Okay, so I work security at a metro Vancouver area hospital (which one is unimportant) and it never ceases to amaze me how many people bring themselves, family members, or friends into the Emergency Room without genuine medical emergencies. I would go so far as to say that at least 80% of people who are admitted through the triage area are wasting valuable healthcare resources, as they have problems that could be far more effectively dealt with by scheduling an appointment with their family doctors in a day or two.

A few nights ago, at around three in the morning, I'm playing solitaire and listening to 80s music in the office, and a middle aged Asian woman rushes up to the door carrying her small child. I buzz her in, and she runs to me with a frantic look on her face. I ask her the same question I ask every other person who comes in through the ER triage area: "are you here to see a doctor?" She says that she is, and I instruct her to sit down in the waiting room like every other patient and wait for the nurse to begin the admitting process. Because there was no one else in the triage area so early in the morning, they saw the triage nurse straight away. Since my office is right next to the nursing station, I had to struggle not to laugh my ass off as I overheard the mother describe her son's scraped knee to the nurse, followed by the nurse repeating over and over that this was not the kind of thing you visit the hospital for.

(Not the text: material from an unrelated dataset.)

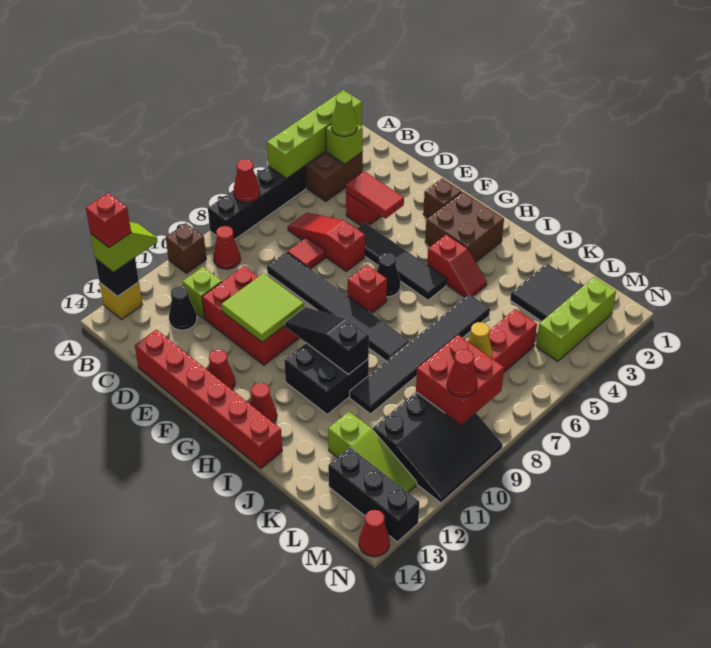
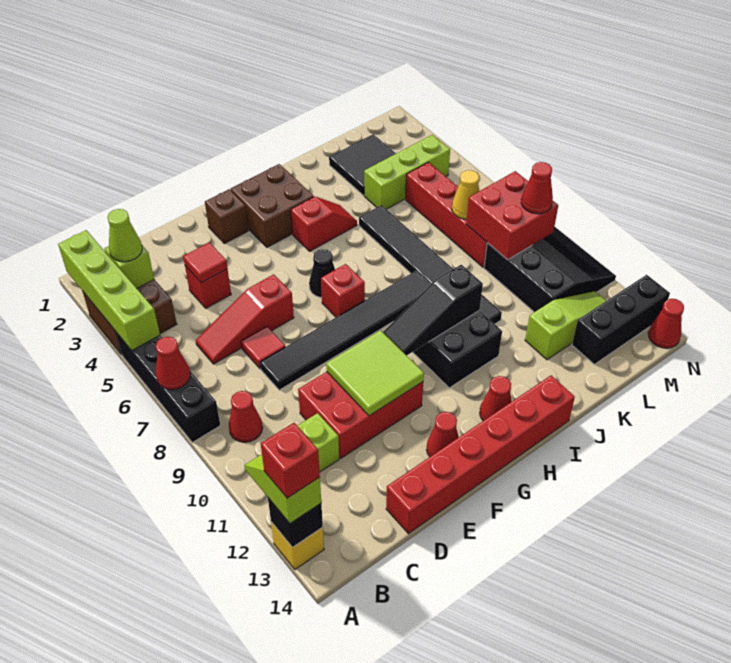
brown brick A10 level 1 -> none
black cone C12 level 1 -> none
red tile D4:E4 level 2 -> red tile D4 level 2
black tile E5:H5 level 1 -> none
lime brick M2:M4 level 1 -> lime brick K4:M4 level 1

The nurse couldn't just send them home, as any refusal of healthcare, no matter how absurd the problem, is illegal. I can only imagine how angry the mother would have been had she brought her son in during the day with a papercut only to wait twelve hours until all patients with real health problems were done with.

Such an extreme example of wasting healthcare resources (and by extension, my tax dollars) is relatively rare. More typical wastes of our time constitute things such as a fever, flu, minor skin irritations, one or two instances of vomiting in a 24 hour period, etc. And then these people sometimes get angry when they're bumped down the queue by someone brought in with an actual, real medical emergency. I've even seen triage patients with non-emergencies get pissed off when staff were called away to deal with an episode of cardiac arrest in the ER itself (don't worry, the guy lived). Do these genuises not understand the concept of a triage?

Remember what it's called? The Emergency Room. Based on that label, I'm going to let you figure out what it's supposed to be for.

If this is the kind of shit we have to deal with at my hospital, I can only imagine what those poor people at Vancouver General go through every night.